Our team’s research has shown that there's about 1.4 million people every year who go to the emergency room with a dental problem in America. And the reasons they go to the emergency room instead of a dentist vary: they didn't have dental insurance, they didn't have access to a dentist, or they neglected their dental problem so much that a dental visit was not enough and they needed additional medical interventions. Medicare has essentially no dental coverage; it will only cover services when a dental issue is secondary to a major medical condition, for example, if a patient is having radiation therapy because of cancer and they need dentures, then it's covered. So those people are more likely to go to the emergency room because they have no coverage. Medicaid adult insurance is also very limited. It varies from state to state and, so those people also have essentially no coverage, and then, of course, there are the uninsured. So those three groups tend to be, unfortunately, frequent users of the emergency room for dental issues -- or I should say, more frequent than certainly people with private insurance. In some of our forthcoming research, we wondered how many of those people had used pain medication to neglect and postpone dental care, and how many of them may have used opioids, and how many may have developed opioid addictions. We’re finding that whites were about twice as likely as blacks and Hispanics to have a dental emergency and a concurrent opioid abuse problem. We’re also finding that Medicare, Medicaid, and uninsured individuals were 4-5 times more likely than private insured people to have a dental emergency and a concurrent opioid abuse problem.
How does precision health intersect with issues of opioid overuse?
In terms of medication, precision health is all about getting the right drug to the right person at the right time. And opioid prescribing is about making sure not to give an opioid to the wrong person at the wrong time. Historically, we would just write an opioid prescription for everyone following a dental procedure. Now, we think much more holistically about different approaches to pain control and customizing those approaches to the individual. Within the U-M School of Dentistry, I’m chairing a task force that's developing and implementing precision health and learning health systems into dentistry.
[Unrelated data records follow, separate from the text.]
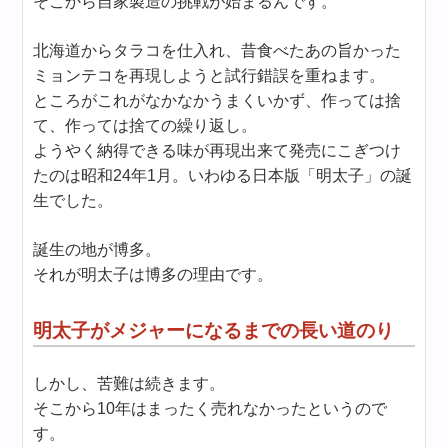
そこから自家製造の挑戦が始まるんです。
北海道からタラコを仕入れ、昔食べたあの旨かった
ミョンテコを再現しようと試行錯誤を重ねます。
ところがこれがなかなかうまくいかず、作っては捨
て、作っては捨ての繰り返し。
ようやく納得できる味が再現出来て発売にこぎつけ
たのは昭和24年1月。いわゆる日本版「明太子」の誕
生でした。
誕生の地が博多。
それが明太子は博多の理由です。
明太子がメジャーになるまでの長い道のり
しかし、苦難は続きます。
そこから10年はまったく売れなかったというので
す。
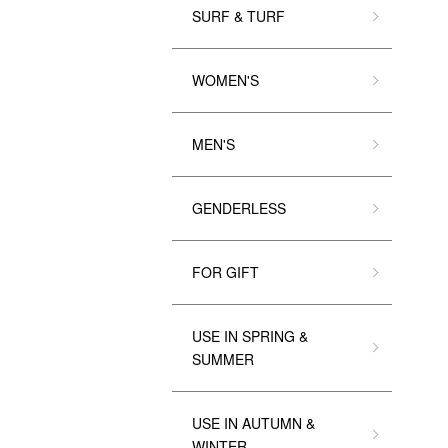
SURF & TURF
WOMEN'S
MEN'S
GENDERLESS
FOR GIFT
USE IN SPRING &
SUMMER
USE IN AUTUMN &
WINTER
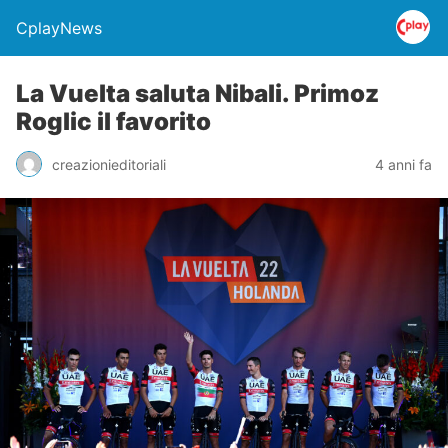
CplayNews
La Vuelta saluta Nibali. Primoz
Roglic il favorito
creazionieditoriali
4 anni fa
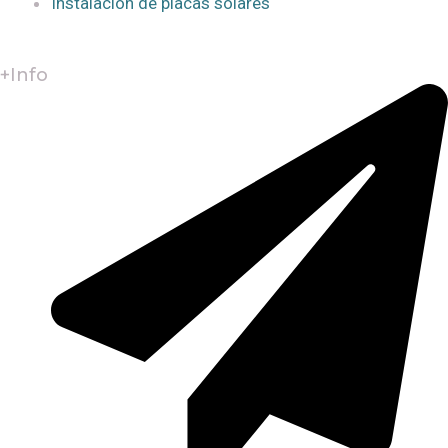
Instalación de placas solares
+Info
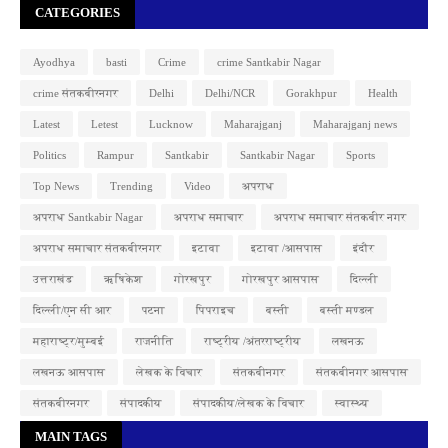
CATEGORIES
Ayodhya
basti
Crime
crime Santkabir Nagar
crime संतकबीरनगर
Delhi
Delhi/NCR
Gorakhpur
Health
Latest
Letest
Lucknow
Maharajganj
Maharajganj news
Politics
Rampur
Santkabir
Santkabir Nagar
Sports
Top News
Trending
Video
अपराध
अपराध Santkabir Nagar
अपराध समाचार
अपराध समाचार संतकबीर नगर
अपराध समाचार संतकबीरनगर
इटावा
इटावा /आसपास
इंदौर
उत्तराखंड
ऋषिकेश
गोरखपुर
गोरखपुर आसपास
दिल्ली
दिल्ली/एन सी आर
पटना
पिपराइच
बस्ती
बस्ती मण्डल
महाराष्ट्र/मुम्बई
राजनीति
राष्ट्रीय /अंतरराष्ट्रीय
लखनऊ
लखनऊ आसपास
लेखक के विचार
संतकबीनगर
संतकबीनगर आसपास
संतकबीरनगर
संपादकीय
संपादकीय/लेखक के विचार
स्वास्थ्य
MAIN TAGS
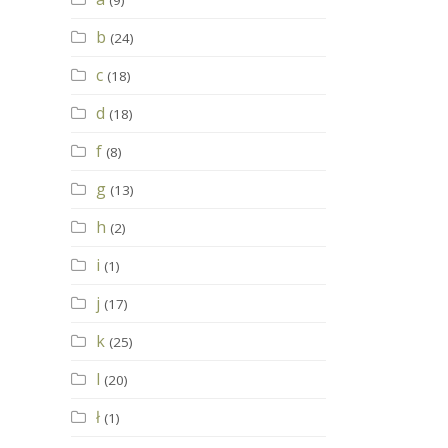
(9)
b
(24)
c
(18)
d
(18)
f
(8)
g
(13)
h
(2)
i
(1)
j
(17)
k
(25)
l
(20)
ł
(1)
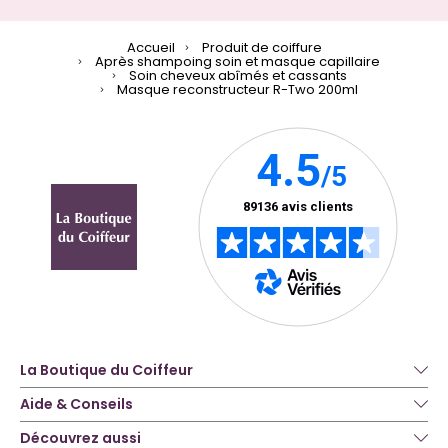
Accueil
Produit de coiffure
Après shampoing soin et masque capillaire
Soin cheveux abîmés et cassants
Masque reconstructeur R-Two 200ml
La Boutique du Coiffeur
Aide & Conseils
Découvrez aussi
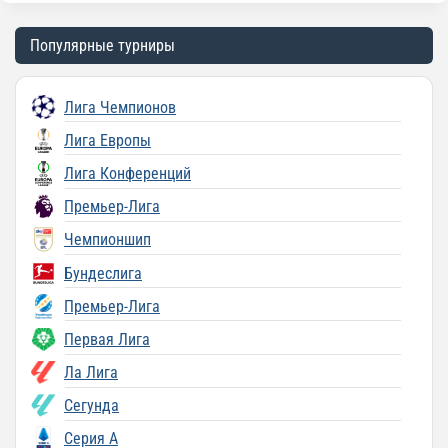
Популярные турниры
Лига Чемпионов
Лига Европы
Лига Конференций
Премьер-Лига
Чемпионшип
Бундеслига
Премьер-Лига
Первая Лига
Ла Лига
Сегунда
Серия A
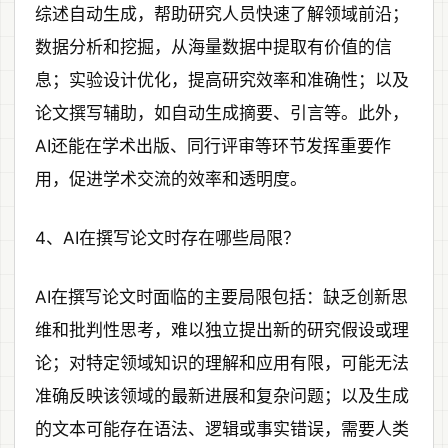
综述自动生成，帮助研究人员快速了解领域前沿；
数据分析和挖掘，从海量数据中提取有价值的信
息；实验设计优化，提高研究效率和准确性；以及
论文撰写辅助，如自动生成摘要、引言等。此外，
AI还能在学术出版、同行评审等环节发挥重要作
用，促进学术交流的效率和透明度。
4、AI在撰写论文时存在哪些局限？
AI在撰写论文时面临的主要局限包括：缺乏创新思
维和批判性思考，难以独立提出新的研究假设或理
论；对特定领域知识的理解和应用有限，可能无法
准确反映该领域的最新进展和复杂问题；以及生成
的文本可能存在语法、逻辑或事实错误，需要人类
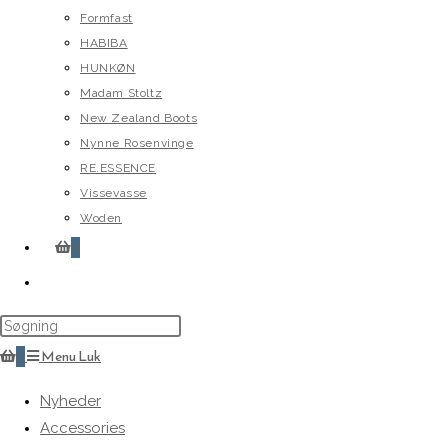
Formfast
HABIBA
HUNKØN
Madam Stoltz
New Zealand Boots
Nynne Rosenvinge
RE.ESSENCE
Vissevasse
Woden
0
Toggle
website
search
0
Menu
Luk
Nyheder
Accessories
My interest and my background in research has been in large secondary data sets, and so working with big data to identify opportunities for systems improvement and new approaches to precision medicine is a lot of fun for me. In dentistry we can be really, really slow to adopt change. I think dentists tend to be conservative people and we tend to be suspicious people. And that makes us good at our work, because I think that we are very detail-oriented and thoughtful about care delivery. But sometimes to move forward rapidly, it's challenging, especially when the profession is so siloed. The idea of rapid iterative change embodied by learning health systems represents a major philosophy shift, and a tremendous opportunity to integrate new and effective ideas much more rapidly than we’ve been able to through traditional quality improvement projects.
Dr. Nalliah’s other health services research includes work in process evaluation across hospitals, healthcare, and education; on vulnerable populations, and unnecessary hospitalizations.